Exercise goal
In the listing below, how many lines contain "casing"? Answer with the number alone.

-------- Data --------

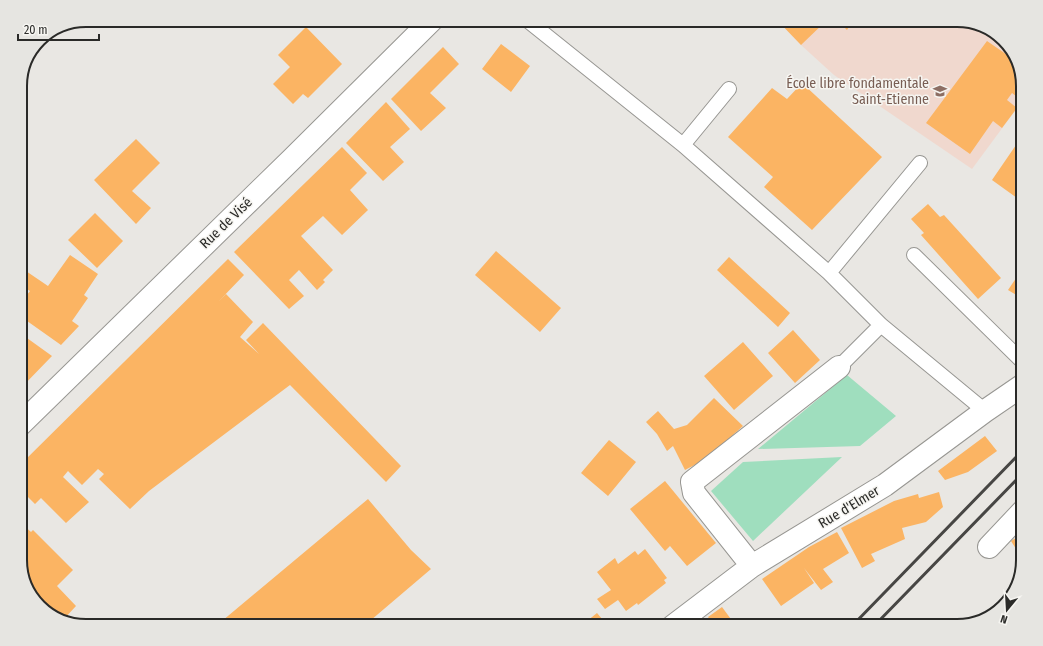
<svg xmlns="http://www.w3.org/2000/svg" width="1043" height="646" font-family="'Fira Sans Condensed',sans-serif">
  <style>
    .education { fill: #f0d8ce }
    .green { fill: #9fdebe }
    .building { fill: #fbb463 }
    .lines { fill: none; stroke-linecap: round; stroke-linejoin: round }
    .lane-casing { stroke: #979692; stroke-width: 16 }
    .street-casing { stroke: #979692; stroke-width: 24 }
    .secondary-casing { stroke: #979692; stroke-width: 24 }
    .lane { stroke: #fff; stroke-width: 14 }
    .street { stroke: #fff; stroke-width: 22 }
    .secondary { stroke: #fff; stroke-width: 22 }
    .rail { stroke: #474644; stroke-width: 3 }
    .labels { text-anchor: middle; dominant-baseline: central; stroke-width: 3; stroke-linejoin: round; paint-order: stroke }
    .education-label { font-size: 14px; fill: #785e54; stroke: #f6f5f1; text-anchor: end }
    .street-label { font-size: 14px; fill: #2a2a28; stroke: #f6f5f1 }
    .rim { fill: none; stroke: #2a2a28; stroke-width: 2 }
  </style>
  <rect width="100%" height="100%" fill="#e9e7e3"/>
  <path class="education" d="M777 20H957L990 29 1014 53 1023 82V100L972 169 834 75 801 45Z"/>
  <path class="green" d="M847 375 896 416 860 446 758 449Z
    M842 457 753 541 711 491 743 462Z"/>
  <path class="building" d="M777 20H827L801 45Z
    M837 20H853L847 30Z
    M306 27 342 64 308 98 303 94 293 104 273 84 290 67 278 55Z
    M987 41 1016 61 1023 82V100L1022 101 1012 93 1007 100 1017 108 1002 128 993 121 970 154 926 123Z
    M501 44 530 66 511 92 482 69Z
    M443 47 459 64 430 93 446 108 421 131 391 99Z
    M802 83 882 157 812 230 764 187 773 177 728 137 772 88 787 99Z
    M386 102 410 129 390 147 404 162 383 181 346 143Z
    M136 139 160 163 132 191 151 208 136 224 94 180Z
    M1016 145 1023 149V190L1017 198 992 180Z
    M342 147 367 173 350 190 368 210 342 235 323 216 301 236 333 270 323 280 325 282 317 290 299 270 289 280 304 296 289 309 234 252Z
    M928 204 940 217 944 215 1001 278 978 299 921 235 924 233 911 219Z
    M95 213 123 241 97 268 68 240Z
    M496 251 561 308 540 332 475 275Z
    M70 255 98 274 84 295 88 298 72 321 79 326 61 345 20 316V304L30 291 20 285V267L48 286Z
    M729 257 790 313 778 327 717 270Z
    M228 259 244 275 219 301 226 294 253 322 240 337 259 354 246 340 263 323 401 466 386 482 290 385 149 491 130 509 99 479 104 474 98 469 82 485 68 471 63 477 89 502 66 523 41 498 35 504 20 489V465Z
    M1023 268V312L1016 308 1023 299 1008 290Z
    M793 330 820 360 795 383 768 353Z
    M20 333 52 356 20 389Z
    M743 342 773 376 734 410 704 376Z
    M714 398 743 426 706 459 685 470 673 446 667 451 657 434 646 422 658 411 674 429 687 425Z
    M985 436 997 451 968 472 945 480 938 471Z
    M609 440 636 462 608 496 581 473Z
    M665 481 716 543 687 566 670 546 665 551 630 509Z
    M939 492 943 507 926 522 902 528 905 539 871 554 875 561 862 568 841 528 894 501 918 494 919 498Z
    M368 499 411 550 431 569 364 626H216Z
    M20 522 31 532 33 530 73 570 57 586 76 606 63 620 53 617 29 593 20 564Z
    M837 532 849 553 823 569 833 582 821 590 804 568 814 583 781 606 762 579 809 547Z
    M1021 535 1023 539V560L1011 541Z
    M645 549 667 578 664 580 666 583 638 605 637 603 626 611 618 600 605 609 597 599 611 590 597 572 615 558 618 564 635 551 638 555Z
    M722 607 736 626H714L708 617Z
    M597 613 608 626H580L582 625Z"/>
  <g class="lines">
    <defs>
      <path id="lane" d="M527 20 683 145 829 273 881 325 985 411
        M683 145 729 89
        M914 255 1023 362
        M829 273 920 163
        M839 367 881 325"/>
      <path id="street" d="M989 547 1023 511
        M752 566 694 493 692 482 839 367
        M673 626 752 566 885 485 985 411 1023 385"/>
      <path id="secondary" d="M20 425 292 159 432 20"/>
    </defs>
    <use href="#lane" class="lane-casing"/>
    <use href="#street" class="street-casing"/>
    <use href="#secondary" class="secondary-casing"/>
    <use href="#lane" class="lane"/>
    <use href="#street" class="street"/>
    <use href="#secondary" class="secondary"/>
    <path class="rail" d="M852 626 1023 450
      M874 626 1023 473"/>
  </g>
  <defs>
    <symbol id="school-bare" viewBox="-9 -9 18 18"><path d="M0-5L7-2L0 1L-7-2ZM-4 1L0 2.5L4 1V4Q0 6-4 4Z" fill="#8d6e63" stroke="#f6f5f1" stroke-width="2.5" paint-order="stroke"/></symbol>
  </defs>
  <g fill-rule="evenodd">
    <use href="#school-bare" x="930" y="81" width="20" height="20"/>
  </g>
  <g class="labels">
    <g class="education-label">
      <text x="929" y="83">École libre fondamentale<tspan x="929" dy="16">Saint-Etienne</tspan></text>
    </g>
    <g class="street-label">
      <text transform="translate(226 223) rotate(-44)">Rue de Visé</text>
      <text transform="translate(849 507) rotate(-31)">Rue d'Elmer</text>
    </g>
  </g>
  <path d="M0 0H1043V646H0ZM86 27H957A59 59 0 0 1 1016 86V560A59 59 0 0 1 957 619H86A59 59 0 0 1 27 560V86A59 59 0 0 1 86 27Z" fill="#e6e5e1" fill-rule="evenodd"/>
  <path class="rim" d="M86 27H957A59 59 0 0 1 1016 86V560A59 59 0 0 1 957 619H86A59 59 0 0 1 27 560V86A59 59 0 0 1 86 27Z"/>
  <g transform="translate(1007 610) rotate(198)" stroke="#f6f5f1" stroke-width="3" paint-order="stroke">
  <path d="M0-3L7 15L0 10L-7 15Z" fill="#2a2a28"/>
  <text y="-6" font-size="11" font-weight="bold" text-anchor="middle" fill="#2a2a28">N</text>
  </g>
  <path d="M18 34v6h81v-6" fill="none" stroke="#2a2a28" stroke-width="2"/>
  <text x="24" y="34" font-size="12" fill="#2a2a28" stroke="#f6f5f1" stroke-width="3" paint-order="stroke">20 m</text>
</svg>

--------

Task result
6